··· Entries provided ···

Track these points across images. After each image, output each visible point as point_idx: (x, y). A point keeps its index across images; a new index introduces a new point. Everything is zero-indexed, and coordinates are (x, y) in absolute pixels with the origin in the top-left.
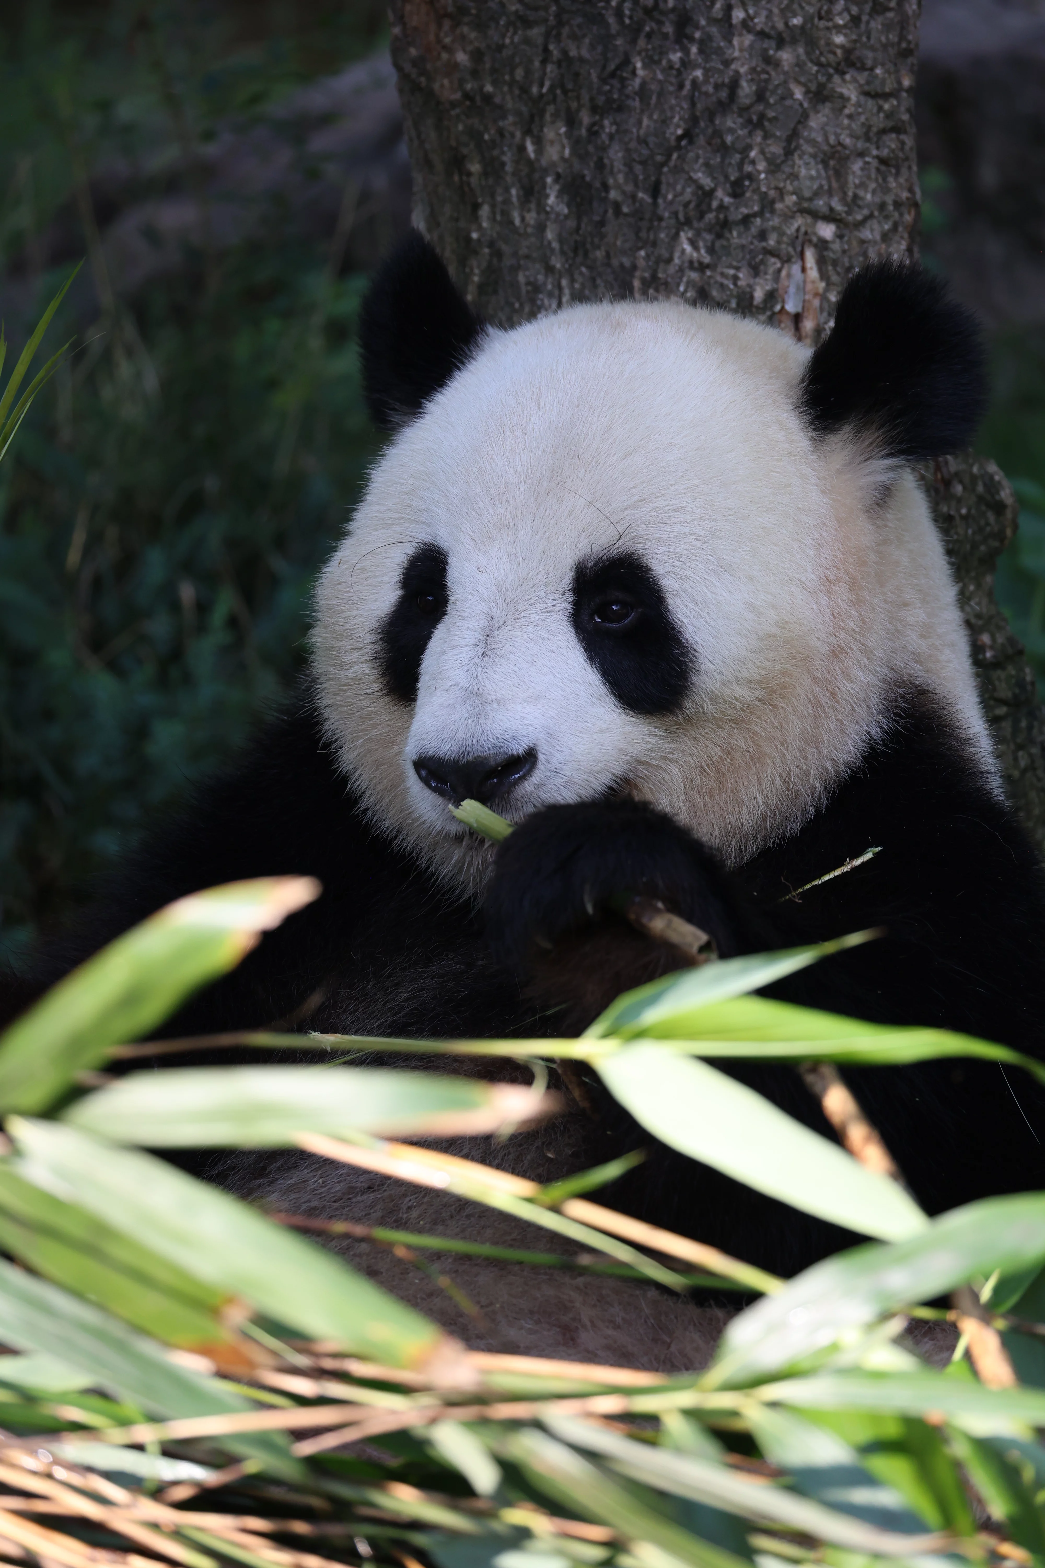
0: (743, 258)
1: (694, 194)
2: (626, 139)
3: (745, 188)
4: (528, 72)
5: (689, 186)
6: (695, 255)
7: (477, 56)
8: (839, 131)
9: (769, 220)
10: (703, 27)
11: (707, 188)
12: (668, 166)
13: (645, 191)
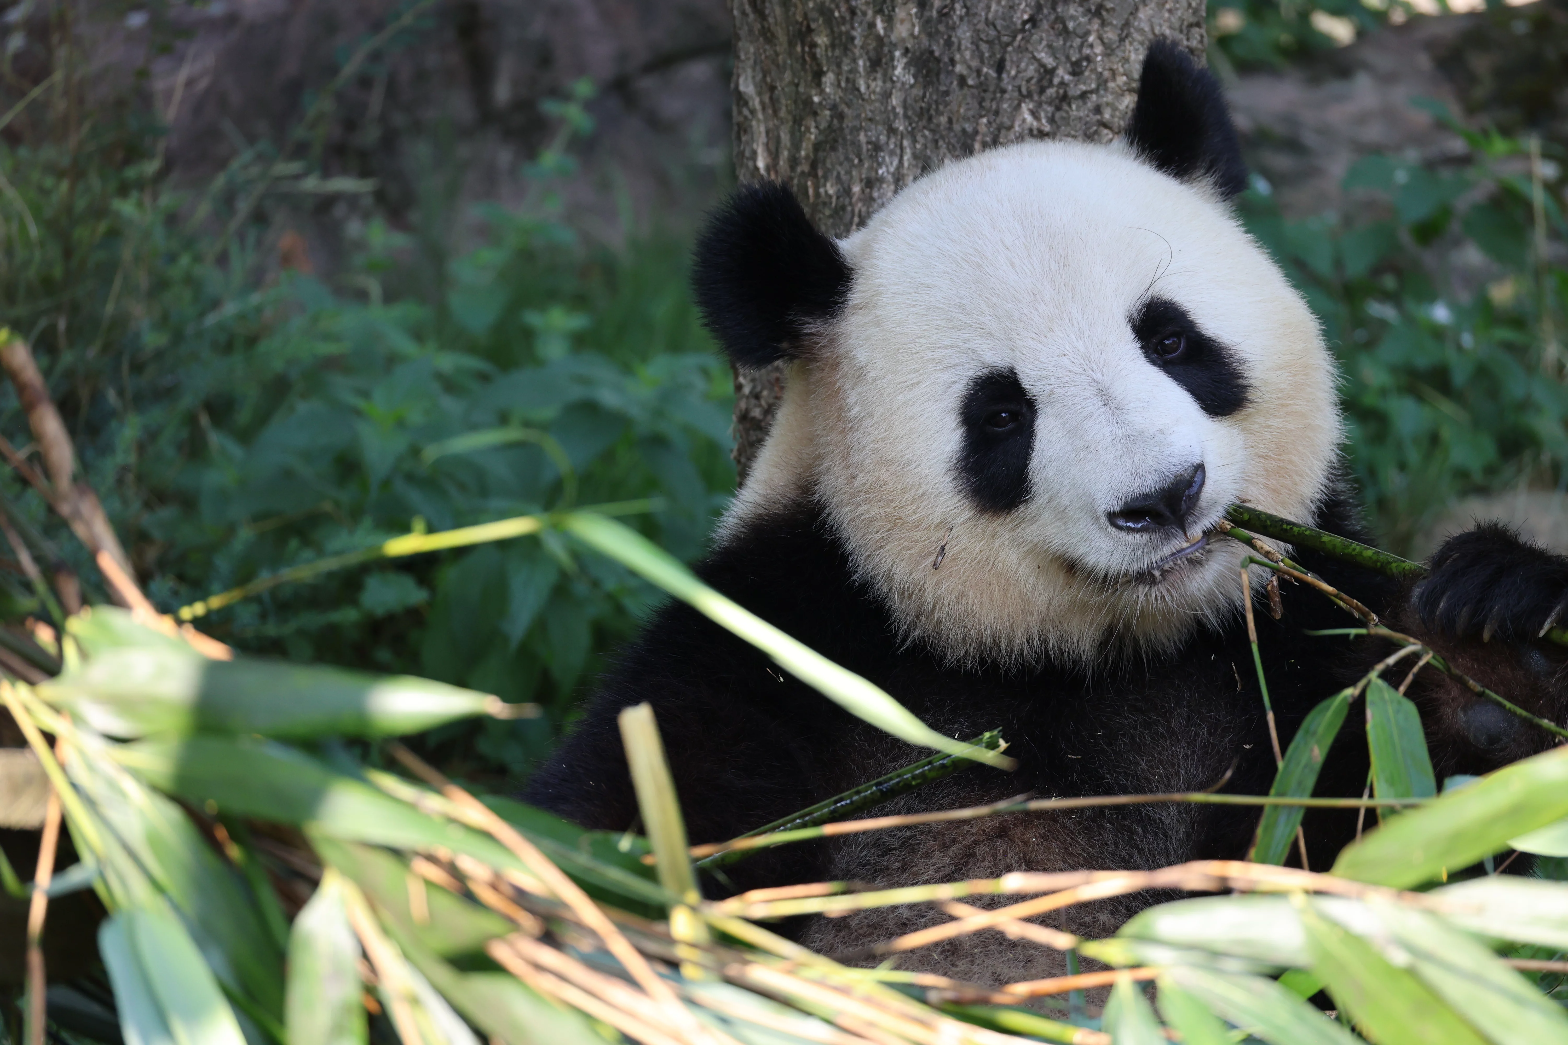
0: (1080, 129)
1: (1037, 71)
2: (975, 21)
3: (1083, 68)
5: (1032, 64)
6: (1035, 124)
9: (1103, 97)
11: (1050, 67)
12: (1012, 46)
13: (991, 66)
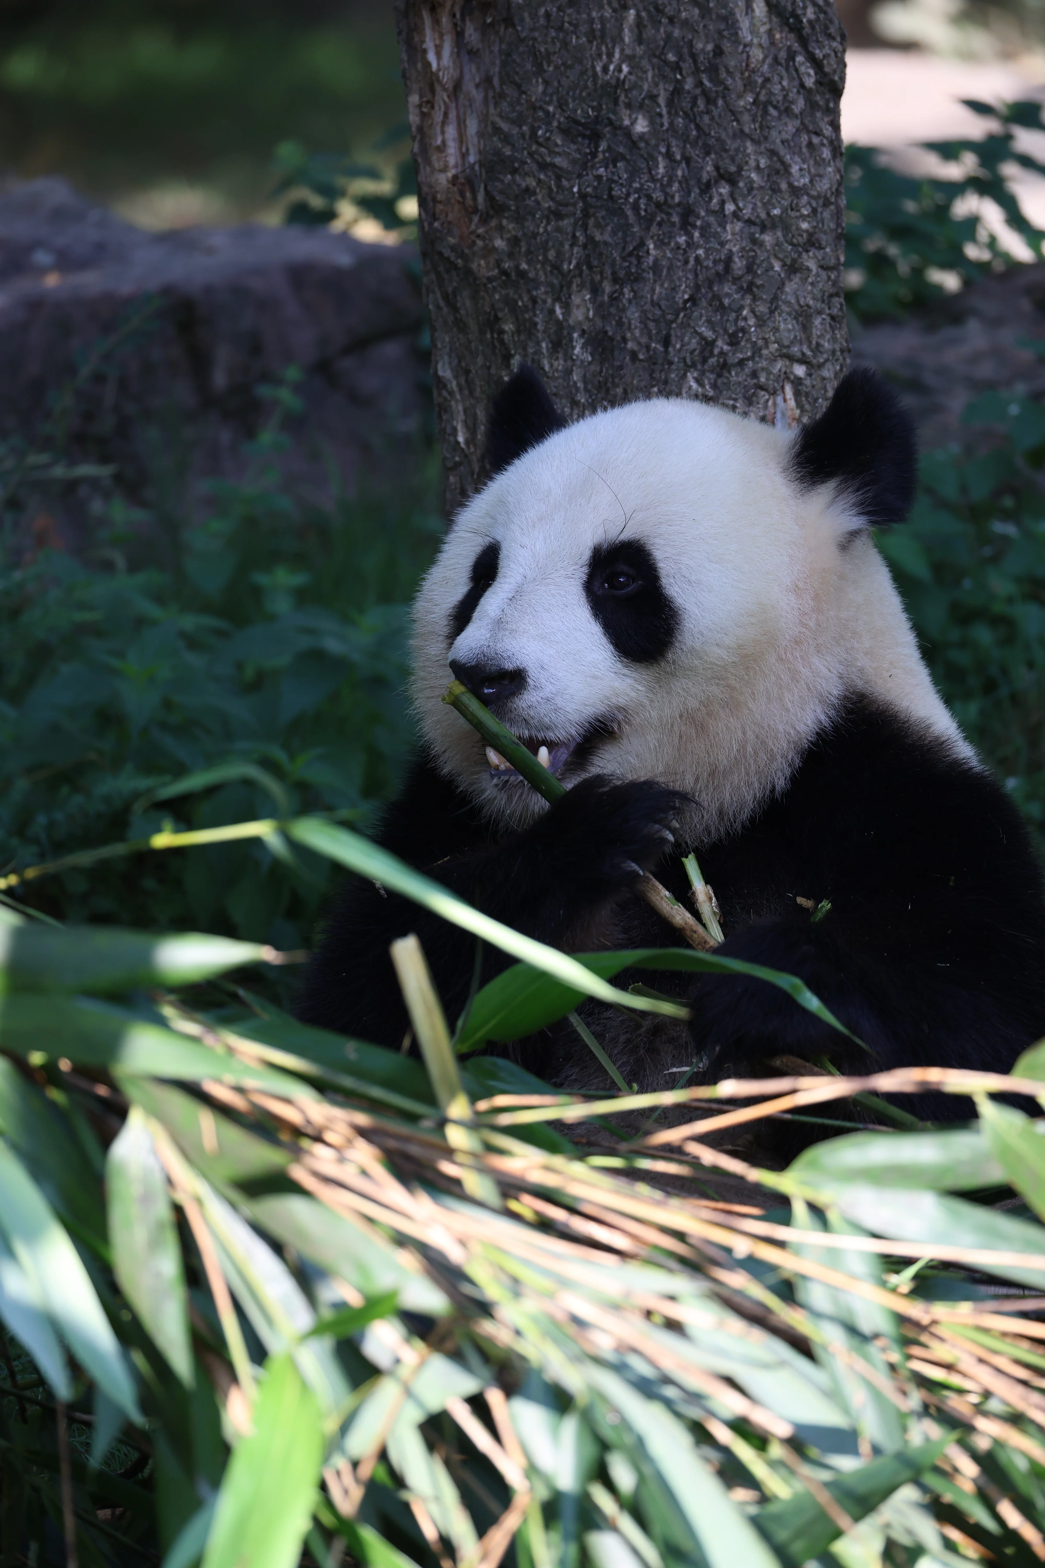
0: (740, 392)
1: (698, 343)
2: (643, 303)
3: (740, 339)
4: (559, 254)
5: (695, 338)
6: (700, 390)
7: (514, 242)
8: (806, 294)
9: (758, 363)
10: (703, 217)
11: (710, 339)
12: (676, 323)
13: (658, 342)
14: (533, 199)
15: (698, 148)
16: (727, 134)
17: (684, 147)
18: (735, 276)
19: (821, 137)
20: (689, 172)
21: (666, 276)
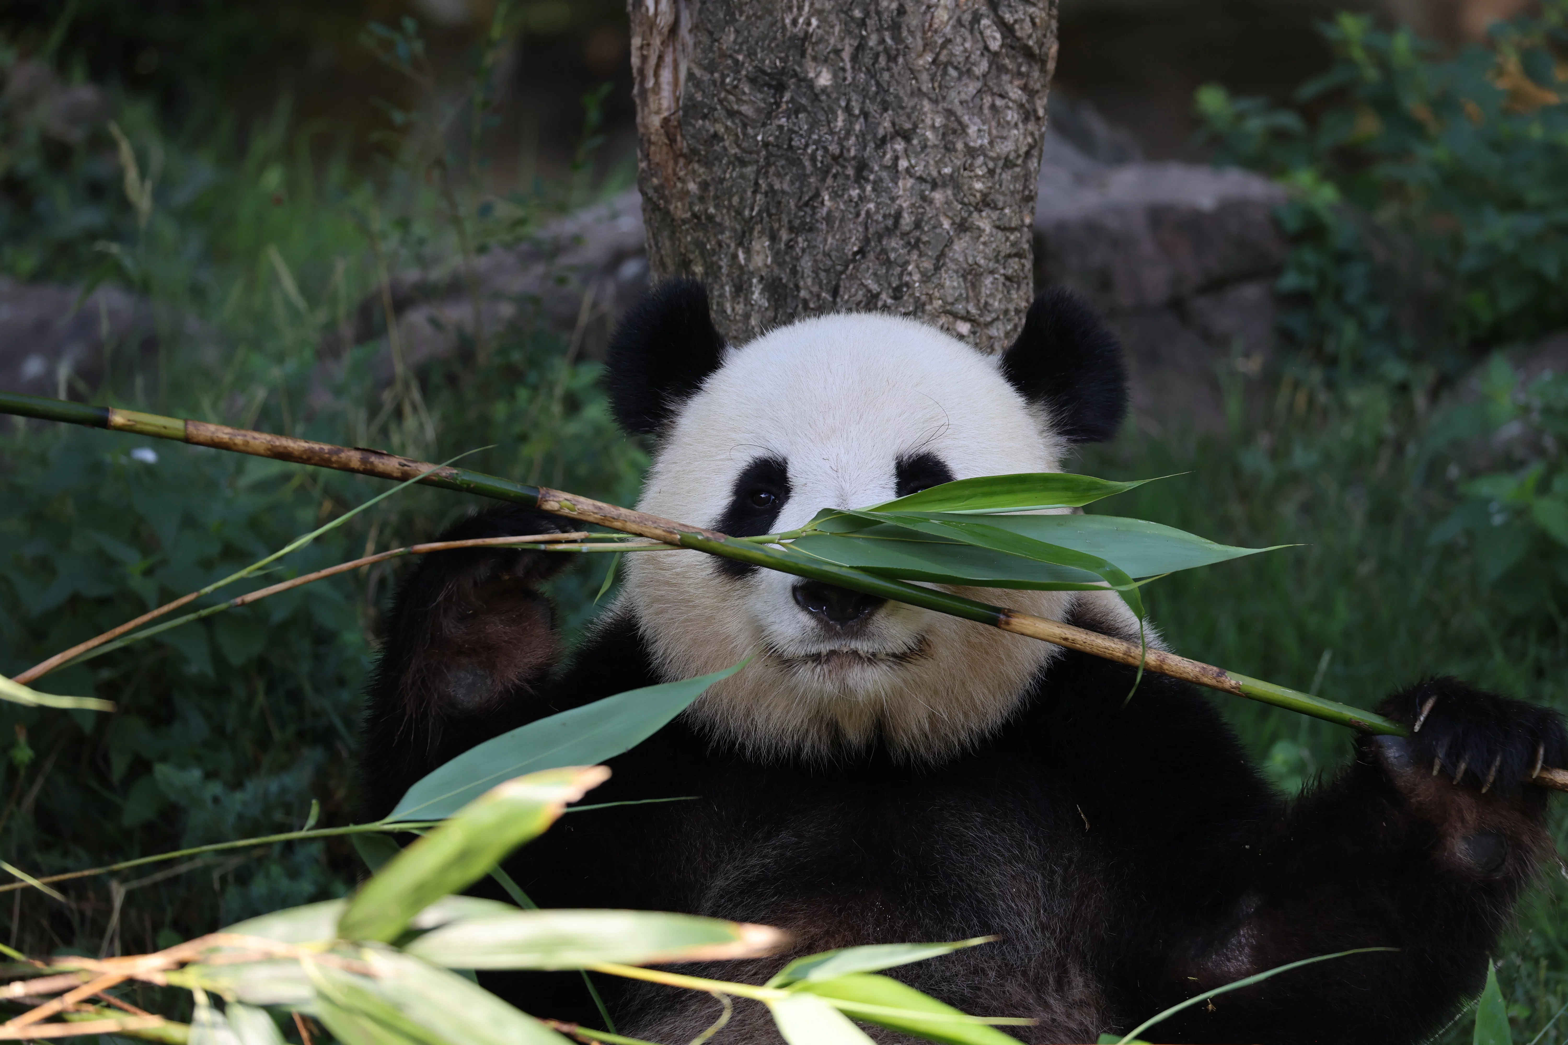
1: (864, 296)
2: (815, 253)
3: (903, 293)
4: (742, 200)
5: (861, 290)
7: (704, 186)
8: (975, 254)
10: (877, 172)
11: (875, 292)
12: (845, 274)
13: (828, 292)
14: (721, 144)
15: (876, 104)
16: (906, 92)
17: (863, 102)
18: (903, 231)
19: (1007, 100)
20: (866, 126)
21: (838, 228)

···

■ **Activity**
Keep out the pictures, and copy exactly the lines from the one that contains "0: (743, 258)" through the final line of the records above, both ends included.

■ **Written answer**
0: (743, 258)
1: (694, 194)
2: (626, 139)
3: (745, 188)
4: (528, 72)
5: (689, 186)
6: (695, 255)
7: (477, 56)
8: (839, 131)
9: (769, 220)
10: (703, 27)
11: (707, 188)
12: (668, 166)
13: (645, 191)
0: (1080, 129)
1: (1037, 71)
2: (975, 21)
3: (1083, 68)
5: (1032, 64)
6: (1035, 124)
9: (1103, 97)
11: (1050, 67)
12: (1012, 46)
13: (991, 66)
0: (740, 392)
1: (698, 343)
2: (643, 303)
3: (740, 339)
4: (559, 254)
5: (695, 338)
6: (700, 390)
7: (514, 242)
8: (806, 294)
9: (758, 363)
10: (703, 217)
11: (710, 339)
12: (676, 323)
13: (658, 342)
14: (533, 199)
15: (698, 148)
16: (727, 134)
17: (684, 147)
18: (735, 276)
19: (821, 137)
20: (689, 172)
21: (666, 276)
1: (864, 296)
2: (815, 253)
3: (903, 293)
4: (742, 200)
5: (861, 290)
7: (704, 186)
8: (975, 254)
10: (877, 172)
11: (875, 292)
12: (845, 274)
13: (828, 292)
14: (721, 144)
15: (876, 104)
16: (906, 92)
17: (863, 102)
18: (903, 231)
19: (1007, 100)
20: (866, 126)
21: (838, 228)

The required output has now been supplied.